Le 25 juin, la toute nouvelle Agence française anti-corruption a requis pour la première fois contre une entreprise, l’équipementier électrique, Sonepar. Un événement inédit et d’importance, comme l’explique dans une tribune au « Monde » l’avocat Nicolas Tollet.
Tribune. Dix-huit mois après être entrée en activité, la commission des sanctions de l’Agence française anticorruption (AFA), créée par la loi Sapin II de 2016, a commencé à sévir : une première entreprise a inauguré bien malgré elle, mardi 25 juin, le passage devant sa commission des sanctions. Il s’agit en l’occurrence un équipementier électrique familial du nord de la France.
Quelques rappels s’imposent pour bien comprendre l’importance de cet événement. Il s’agit de l’un des aboutissements les plus concrets de la loi « Sapin II », qui vise à lutter au sein des entreprises contre les faits de corruption et de trafic d’influence. Cette loi s’applique aux sociétés de plus de 500 salariés actives en France, dont le chiffre d’affaires dépasse 100 millions d’euros par an.
L’AFA, créée dans la foulée pour contrôler les pratiques des entreprises, a démarré son activité en novembre 2017. Peu de temps après, on apprenait que plusieurs entreprises n’avaient pas passé avec succès une première vague de contrôles. Il aura fallu un an et demi pour qu’une première entreprise passe sous les feux tant redoutés de la commission des sanctions de l’AFA, et essuie ainsi les plâtres de la première commission de ce type, laquelle était ouverte au public.
Avoir sous-estimé la cartographie des risques de corruption
Et du public, il y en a eu ! Une file d’entente de 100 mètres commencée dans la rue deux heures avant l’audience. Une salle comble, avec un auditoire principalement constitué de personnes du monde du droit, mais aussi des journalistes. La raison de cette affluence était double : l’événement était non seulement l’occasion de découvrir la première audience de la commission des sanctions de l’AFA, mais surtout d’en savoir plus sur les faits reprochés à l’entreprise visée.

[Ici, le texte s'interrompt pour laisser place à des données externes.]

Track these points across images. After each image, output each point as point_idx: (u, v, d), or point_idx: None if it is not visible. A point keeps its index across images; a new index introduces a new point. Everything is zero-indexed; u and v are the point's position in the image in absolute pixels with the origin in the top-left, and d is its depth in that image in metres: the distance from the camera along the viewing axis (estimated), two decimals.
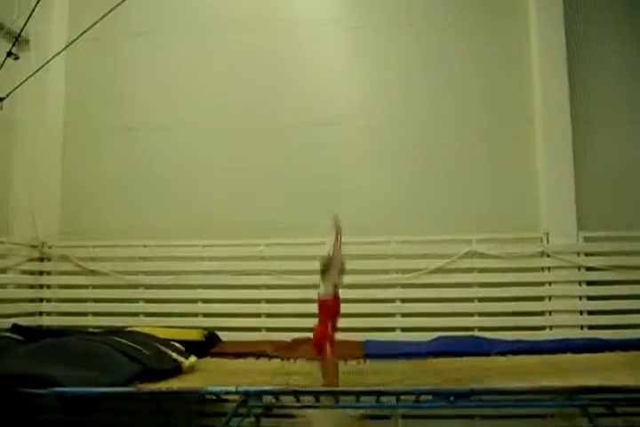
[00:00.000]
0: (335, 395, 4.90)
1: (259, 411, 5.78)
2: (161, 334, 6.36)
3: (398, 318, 7.27)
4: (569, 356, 6.22)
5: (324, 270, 5.38)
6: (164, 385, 4.92)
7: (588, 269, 7.15)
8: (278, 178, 7.77)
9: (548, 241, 7.24)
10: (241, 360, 6.46)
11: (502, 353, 6.34)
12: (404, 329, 7.23)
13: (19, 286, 7.50)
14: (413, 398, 5.15)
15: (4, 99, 6.26)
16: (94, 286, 7.73)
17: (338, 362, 5.42)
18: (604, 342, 6.58)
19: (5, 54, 6.26)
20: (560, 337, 6.83)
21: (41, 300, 7.78)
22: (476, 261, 7.27)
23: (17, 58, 6.83)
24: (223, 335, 7.16)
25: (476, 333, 7.05)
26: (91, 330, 7.23)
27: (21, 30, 6.26)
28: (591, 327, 7.01)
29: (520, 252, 7.20)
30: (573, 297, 7.13)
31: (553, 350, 6.41)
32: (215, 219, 7.72)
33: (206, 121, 8.03)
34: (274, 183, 7.77)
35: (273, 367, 5.97)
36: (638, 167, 7.47)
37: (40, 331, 7.01)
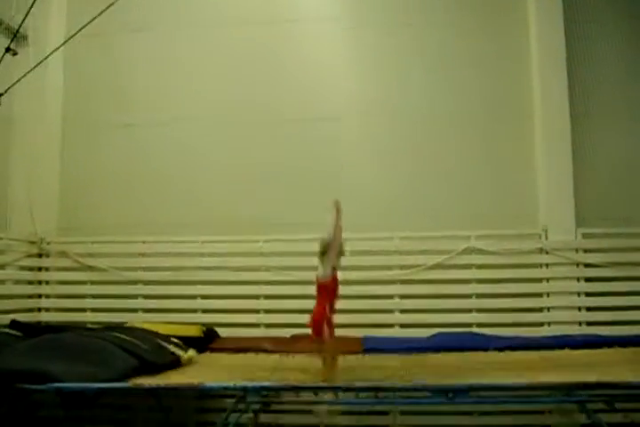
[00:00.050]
0: (334, 391, 4.91)
1: (257, 407, 5.79)
2: (160, 329, 6.36)
3: (397, 315, 7.27)
4: (567, 352, 6.22)
5: (323, 252, 5.42)
6: (162, 379, 4.92)
7: (587, 265, 7.14)
8: (278, 174, 7.76)
9: (546, 238, 7.24)
10: (240, 355, 6.45)
11: (500, 349, 6.33)
12: (402, 325, 7.23)
13: (17, 282, 7.49)
14: (412, 394, 5.21)
15: (2, 95, 6.24)
16: (93, 282, 7.72)
17: (336, 344, 5.48)
18: (602, 338, 6.57)
19: (4, 50, 6.24)
20: (558, 333, 6.82)
21: (39, 296, 7.77)
22: (474, 257, 7.27)
23: (15, 54, 6.83)
24: (222, 331, 7.15)
25: (475, 329, 7.05)
26: (89, 326, 7.23)
27: (20, 26, 6.25)
28: (589, 324, 7.01)
29: (519, 248, 7.20)
30: (572, 293, 7.13)
31: (551, 346, 6.40)
32: (214, 215, 7.72)
33: (205, 117, 8.02)
34: (273, 179, 7.76)
35: (272, 362, 5.96)
36: (637, 164, 7.46)
37: (39, 327, 7.01)
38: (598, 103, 7.55)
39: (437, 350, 6.36)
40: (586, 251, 7.18)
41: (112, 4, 5.73)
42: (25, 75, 6.19)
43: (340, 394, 5.18)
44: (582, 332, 6.90)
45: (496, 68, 7.73)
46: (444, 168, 7.65)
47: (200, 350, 6.24)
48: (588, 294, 7.11)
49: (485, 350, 6.32)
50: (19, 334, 6.39)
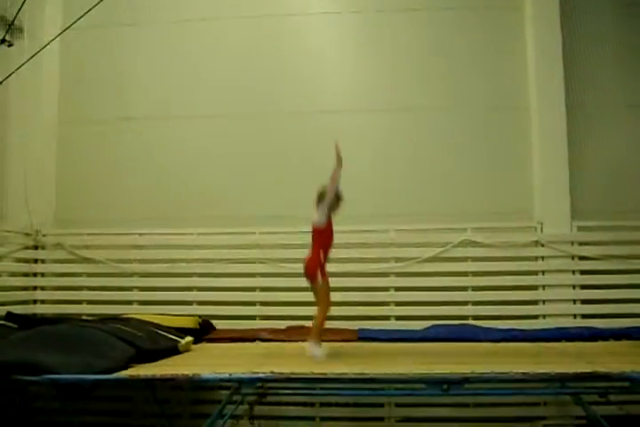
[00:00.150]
0: (328, 382, 4.92)
1: (252, 398, 5.80)
2: (156, 321, 6.37)
3: (392, 307, 7.29)
4: (562, 344, 6.23)
5: (320, 199, 5.51)
6: (158, 368, 4.92)
7: (582, 258, 7.17)
8: (275, 166, 7.77)
9: (542, 230, 7.26)
10: (235, 344, 6.48)
11: (495, 341, 6.36)
12: (398, 318, 7.25)
13: (13, 274, 7.50)
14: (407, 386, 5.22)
15: None
16: (89, 275, 7.72)
17: (329, 285, 5.59)
18: (597, 330, 6.61)
19: None
20: (554, 326, 6.85)
21: (35, 288, 7.77)
22: (470, 250, 7.29)
23: (10, 45, 6.83)
24: (218, 323, 7.15)
25: (470, 321, 7.07)
26: (85, 318, 7.23)
27: (15, 17, 6.24)
28: (585, 316, 7.04)
29: (514, 241, 7.22)
30: (567, 286, 7.16)
31: (546, 338, 6.42)
32: (210, 207, 7.73)
33: (202, 110, 8.02)
34: (271, 172, 7.76)
35: (267, 351, 5.99)
36: (632, 158, 7.48)
37: (34, 319, 7.01)
38: (594, 98, 7.58)
39: (432, 341, 6.38)
40: (581, 244, 7.21)
41: None
42: (20, 66, 6.18)
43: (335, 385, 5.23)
44: (577, 324, 6.92)
45: (493, 59, 7.77)
46: (442, 161, 7.66)
47: (196, 342, 6.25)
48: (583, 287, 7.14)
49: (480, 342, 6.33)
50: (14, 325, 6.40)
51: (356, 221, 7.14)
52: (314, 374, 4.60)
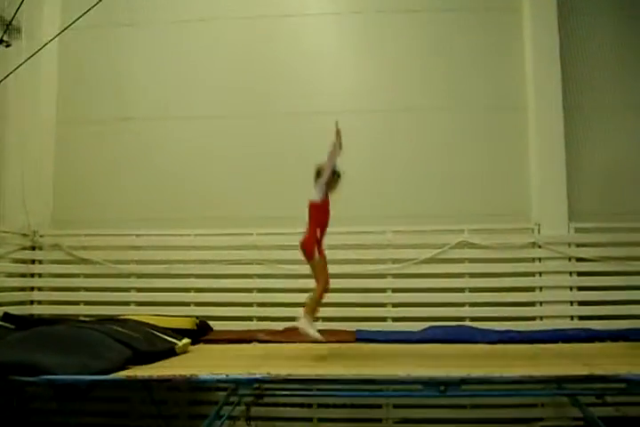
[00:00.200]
0: (326, 383, 4.92)
1: (249, 399, 5.80)
2: (153, 322, 6.36)
3: (389, 308, 7.28)
4: (559, 346, 6.24)
5: (318, 175, 5.56)
6: (155, 369, 4.92)
7: (579, 259, 7.17)
8: (273, 167, 7.76)
9: (539, 232, 7.26)
10: (232, 346, 6.48)
11: (492, 343, 6.36)
12: (395, 319, 7.24)
13: (10, 275, 7.48)
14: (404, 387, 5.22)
15: None
16: (86, 275, 7.71)
17: (326, 261, 5.65)
18: (594, 332, 6.61)
19: None
20: (551, 327, 6.85)
21: (32, 288, 7.75)
22: (467, 251, 7.28)
23: (8, 45, 6.83)
24: (215, 324, 7.14)
25: (467, 323, 7.07)
26: (82, 319, 7.22)
27: (12, 17, 6.23)
28: (581, 318, 7.04)
29: (511, 242, 7.22)
30: (564, 288, 7.15)
31: (543, 340, 6.42)
32: (208, 208, 7.73)
33: (201, 111, 8.02)
34: (268, 172, 7.76)
35: (264, 352, 5.99)
36: (629, 159, 7.49)
37: (31, 320, 7.01)
38: (591, 99, 7.58)
39: (430, 342, 6.39)
40: (578, 245, 7.21)
41: None
42: (18, 66, 6.18)
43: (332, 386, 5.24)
44: (574, 326, 6.93)
45: (490, 59, 7.78)
46: (439, 162, 7.66)
47: (193, 343, 6.24)
48: (580, 289, 7.14)
49: (478, 344, 6.34)
50: (11, 326, 6.39)
51: (354, 222, 7.16)
52: (311, 375, 4.60)
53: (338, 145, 5.54)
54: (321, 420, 6.84)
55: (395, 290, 7.31)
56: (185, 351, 5.86)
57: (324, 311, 7.12)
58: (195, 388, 6.74)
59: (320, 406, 6.81)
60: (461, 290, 7.23)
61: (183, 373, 4.62)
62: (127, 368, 4.85)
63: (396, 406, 6.74)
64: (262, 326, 7.20)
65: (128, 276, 7.65)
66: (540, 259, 7.23)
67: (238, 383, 4.77)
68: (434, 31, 7.86)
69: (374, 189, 7.62)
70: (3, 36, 6.43)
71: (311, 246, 5.56)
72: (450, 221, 7.36)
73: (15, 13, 6.13)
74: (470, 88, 7.73)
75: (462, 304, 7.20)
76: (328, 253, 5.78)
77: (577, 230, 7.22)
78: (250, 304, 7.43)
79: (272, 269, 7.39)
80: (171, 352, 5.62)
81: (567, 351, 5.84)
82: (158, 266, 7.59)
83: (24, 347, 4.82)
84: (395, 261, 7.33)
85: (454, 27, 7.82)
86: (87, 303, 7.64)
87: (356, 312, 7.20)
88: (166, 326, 6.29)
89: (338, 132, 5.56)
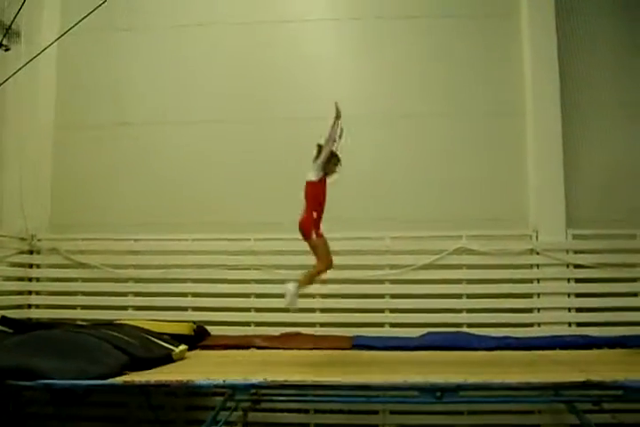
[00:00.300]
0: (323, 389, 4.92)
1: (246, 405, 5.79)
2: (150, 327, 6.36)
3: (387, 314, 7.27)
4: (557, 352, 6.24)
5: (318, 156, 5.61)
6: (152, 375, 4.92)
7: (577, 266, 7.16)
8: (272, 173, 7.74)
9: (537, 238, 7.25)
10: (230, 352, 6.47)
11: (490, 349, 6.36)
12: (392, 325, 7.23)
13: (7, 279, 7.46)
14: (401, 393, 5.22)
15: None
16: (84, 280, 7.71)
17: (327, 244, 5.70)
18: (591, 339, 6.62)
19: None
20: (548, 334, 6.85)
21: (30, 292, 7.74)
22: (465, 257, 7.28)
23: (7, 49, 6.83)
24: (212, 330, 7.15)
25: (465, 329, 7.07)
26: (80, 323, 7.20)
27: (12, 21, 6.23)
28: (579, 324, 7.03)
29: (509, 249, 7.22)
30: (562, 294, 7.15)
31: (541, 346, 6.43)
32: (206, 213, 7.71)
33: (199, 116, 8.01)
34: (267, 178, 7.74)
35: (262, 358, 5.99)
36: (628, 167, 7.48)
37: (29, 324, 6.99)
38: (590, 108, 7.58)
39: (427, 349, 6.38)
40: (576, 252, 7.21)
41: (105, 1, 5.71)
42: (17, 70, 6.18)
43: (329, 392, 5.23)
44: (572, 332, 6.92)
45: (488, 65, 7.78)
46: (437, 168, 7.66)
47: (190, 348, 6.23)
48: (578, 295, 7.13)
49: (475, 350, 6.34)
50: (9, 330, 6.38)
51: (352, 227, 7.17)
52: (308, 381, 4.60)
53: (338, 126, 5.56)
54: (318, 426, 6.83)
55: (393, 296, 7.30)
56: (182, 358, 5.85)
57: (321, 317, 7.17)
58: (192, 393, 6.72)
59: (317, 411, 6.79)
60: (459, 296, 7.22)
61: (180, 378, 4.63)
62: (124, 374, 4.85)
63: (392, 413, 6.73)
64: (260, 332, 7.19)
65: (126, 280, 7.64)
66: (537, 265, 7.22)
67: (235, 389, 4.76)
68: (433, 37, 7.87)
69: (373, 195, 7.61)
70: (2, 40, 6.44)
71: (309, 226, 5.59)
72: (448, 227, 7.35)
73: (15, 17, 6.14)
74: (469, 94, 7.73)
75: (460, 310, 7.20)
76: None
77: (575, 237, 7.22)
78: (247, 309, 7.42)
79: (270, 274, 7.38)
80: (167, 359, 5.61)
81: (564, 358, 5.84)
82: (156, 271, 7.59)
83: (21, 351, 4.82)
84: (393, 266, 7.33)
85: (453, 33, 7.83)
86: (85, 308, 7.62)
87: (353, 318, 7.20)
88: (164, 332, 6.29)
89: (338, 111, 5.60)
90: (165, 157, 7.97)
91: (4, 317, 6.68)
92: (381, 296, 7.32)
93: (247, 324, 7.38)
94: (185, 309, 7.48)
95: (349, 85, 7.87)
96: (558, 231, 7.22)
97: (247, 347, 6.65)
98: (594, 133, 7.52)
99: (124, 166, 8.01)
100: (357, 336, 6.85)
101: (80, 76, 8.24)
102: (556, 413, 6.52)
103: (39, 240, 7.79)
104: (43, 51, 6.33)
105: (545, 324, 7.09)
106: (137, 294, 7.61)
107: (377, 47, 7.94)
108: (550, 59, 7.40)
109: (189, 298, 7.52)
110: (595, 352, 6.27)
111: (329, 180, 5.75)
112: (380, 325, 7.24)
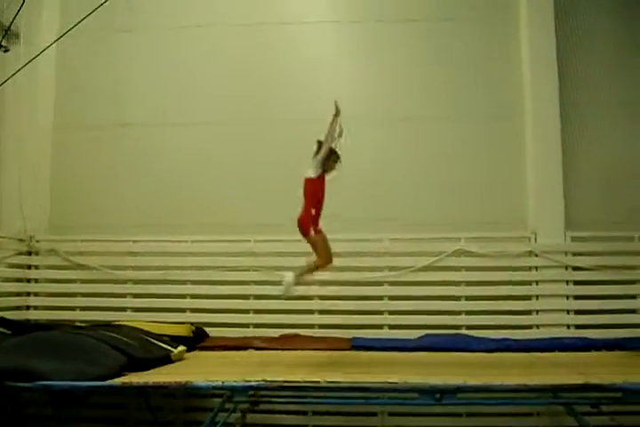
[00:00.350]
0: (321, 390, 4.91)
1: (245, 406, 5.79)
2: (149, 328, 6.36)
3: (386, 316, 7.27)
4: (555, 354, 6.24)
5: (318, 153, 5.63)
6: (151, 376, 4.91)
7: (576, 268, 7.17)
8: (271, 174, 7.73)
9: (535, 240, 7.25)
10: (228, 353, 6.47)
11: (489, 351, 6.36)
12: (391, 327, 7.23)
13: (6, 280, 7.45)
14: (400, 395, 5.21)
15: None
16: (82, 281, 7.70)
17: (327, 241, 5.71)
18: (590, 341, 6.62)
19: None
20: (547, 336, 6.85)
21: (28, 294, 7.73)
22: (464, 259, 7.28)
23: (7, 50, 6.82)
24: (211, 331, 7.15)
25: (464, 331, 7.07)
26: (78, 324, 7.20)
27: (11, 23, 6.23)
28: (578, 327, 7.04)
29: (508, 251, 7.22)
30: (561, 296, 7.15)
31: (540, 348, 6.43)
32: (205, 214, 7.71)
33: (199, 117, 8.01)
34: (267, 179, 7.74)
35: (260, 359, 5.99)
36: (626, 170, 7.49)
37: (27, 325, 6.99)
38: (589, 104, 7.59)
39: (426, 350, 6.39)
40: (575, 254, 7.21)
41: (105, 2, 5.70)
42: (16, 72, 6.17)
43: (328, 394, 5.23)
44: (571, 334, 6.93)
45: (490, 71, 7.78)
46: (436, 171, 7.66)
47: (189, 350, 6.23)
48: (576, 297, 7.13)
49: (474, 352, 6.33)
50: (7, 331, 6.38)
51: (351, 227, 7.17)
52: (306, 382, 4.59)
53: (337, 123, 5.56)
54: None
55: (391, 298, 7.30)
56: (180, 359, 5.85)
57: (320, 319, 7.16)
58: (190, 394, 6.71)
59: (315, 413, 6.78)
60: (458, 298, 7.23)
61: (179, 379, 4.62)
62: (123, 375, 4.85)
63: (391, 414, 6.73)
64: (258, 333, 7.19)
65: (124, 282, 7.64)
66: (536, 267, 7.22)
67: (234, 390, 4.76)
68: (432, 41, 7.88)
69: (372, 196, 7.61)
70: (1, 41, 6.44)
71: (307, 223, 5.60)
72: (447, 229, 7.35)
73: (14, 19, 6.13)
74: (469, 97, 7.74)
75: (459, 312, 7.20)
76: None
77: (573, 239, 7.22)
78: (246, 311, 7.42)
79: (269, 275, 7.35)
80: (166, 359, 5.61)
81: (563, 360, 5.84)
82: (155, 272, 7.58)
83: (20, 353, 4.82)
84: (392, 268, 7.32)
85: (453, 36, 7.83)
86: (83, 309, 7.62)
87: (352, 320, 7.19)
88: (163, 333, 6.29)
89: (337, 109, 5.61)
90: (165, 158, 7.97)
91: (2, 318, 6.67)
92: (380, 298, 7.31)
93: (246, 325, 7.38)
94: (184, 310, 7.47)
95: (349, 87, 7.86)
96: (557, 233, 7.22)
97: (246, 348, 6.65)
98: (593, 133, 7.53)
99: (123, 167, 8.01)
100: (356, 338, 6.85)
101: (79, 77, 8.24)
102: (555, 415, 6.51)
103: (38, 241, 7.78)
104: (42, 52, 6.33)
105: (544, 326, 7.09)
106: (136, 296, 7.60)
107: (377, 50, 7.95)
108: (549, 59, 7.41)
109: (188, 300, 7.52)
110: (593, 354, 6.27)
111: (328, 177, 5.74)
112: (379, 327, 7.24)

Ces faits étaient liés plus particulièrement à un manquement. L’entreprise aurait sous-estimé la cartographie des risques de corruption de ses activités à travers le monde. L’AFA a reproché à l’entreprise d’avoir bâclé son analyse, alors que cette cartographie est légalement obligatoire depuis la loi Sapin II et que l’ensemble du programme anticorruption repose sur elle.
L’entreprise avait pourtant externalisé la réalisation de cette cartographie anticorruption à un grand cabinet d’audit. Le directeur de l’AFA a balayé cet argument en expliquant qu’en ayant alloué un budget de seulement 119 000 euros, on ne pouvait guère escompter un travail en profondeur par ce prestataire, alors que la société est une multinationale présente dans près de 45 pays et emploie 45 000 salariés.